→ Data records
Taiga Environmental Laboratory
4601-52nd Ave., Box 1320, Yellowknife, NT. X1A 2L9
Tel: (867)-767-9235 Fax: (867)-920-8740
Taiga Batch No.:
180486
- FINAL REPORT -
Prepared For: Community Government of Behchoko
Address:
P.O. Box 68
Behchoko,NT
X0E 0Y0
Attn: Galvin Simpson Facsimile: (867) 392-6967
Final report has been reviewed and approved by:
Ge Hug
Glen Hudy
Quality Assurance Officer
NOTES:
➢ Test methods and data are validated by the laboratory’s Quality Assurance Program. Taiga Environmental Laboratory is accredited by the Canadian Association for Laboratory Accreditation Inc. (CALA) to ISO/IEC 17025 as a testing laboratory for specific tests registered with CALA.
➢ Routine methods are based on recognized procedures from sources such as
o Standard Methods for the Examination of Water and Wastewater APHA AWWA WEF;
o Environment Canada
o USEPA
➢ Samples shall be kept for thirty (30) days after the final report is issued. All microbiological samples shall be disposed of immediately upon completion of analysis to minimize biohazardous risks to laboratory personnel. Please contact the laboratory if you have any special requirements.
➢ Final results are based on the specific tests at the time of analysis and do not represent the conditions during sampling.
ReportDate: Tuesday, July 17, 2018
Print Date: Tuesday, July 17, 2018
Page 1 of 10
---
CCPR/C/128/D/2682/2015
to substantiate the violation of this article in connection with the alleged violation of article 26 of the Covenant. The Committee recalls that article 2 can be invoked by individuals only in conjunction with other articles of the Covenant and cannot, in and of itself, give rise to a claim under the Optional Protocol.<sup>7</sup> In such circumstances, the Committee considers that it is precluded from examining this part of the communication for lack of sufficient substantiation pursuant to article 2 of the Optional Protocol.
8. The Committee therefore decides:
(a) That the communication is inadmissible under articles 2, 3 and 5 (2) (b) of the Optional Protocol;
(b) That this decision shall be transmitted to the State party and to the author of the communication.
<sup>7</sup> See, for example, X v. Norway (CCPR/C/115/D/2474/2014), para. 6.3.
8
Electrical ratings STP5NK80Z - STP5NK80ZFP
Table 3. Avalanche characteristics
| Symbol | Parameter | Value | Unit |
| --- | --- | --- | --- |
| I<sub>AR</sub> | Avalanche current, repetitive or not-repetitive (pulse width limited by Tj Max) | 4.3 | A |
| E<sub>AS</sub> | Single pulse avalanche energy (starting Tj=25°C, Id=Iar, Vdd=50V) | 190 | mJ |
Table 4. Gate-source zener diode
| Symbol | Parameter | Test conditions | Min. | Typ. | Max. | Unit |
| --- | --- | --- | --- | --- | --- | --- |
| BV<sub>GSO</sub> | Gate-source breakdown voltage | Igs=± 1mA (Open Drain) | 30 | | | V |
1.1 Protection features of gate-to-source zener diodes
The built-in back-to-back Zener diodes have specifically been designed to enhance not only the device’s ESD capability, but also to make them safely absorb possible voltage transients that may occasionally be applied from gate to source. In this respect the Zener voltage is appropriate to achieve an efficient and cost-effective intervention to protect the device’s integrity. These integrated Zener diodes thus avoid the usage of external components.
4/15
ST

→ Problem statement
Each line above where the word "Symbol" occurs should be copied out.

→ Your solution
| Symbol | Parameter | Value | Unit |
| Symbol | Parameter | Test conditions | Min. | Typ. | Max. | Unit |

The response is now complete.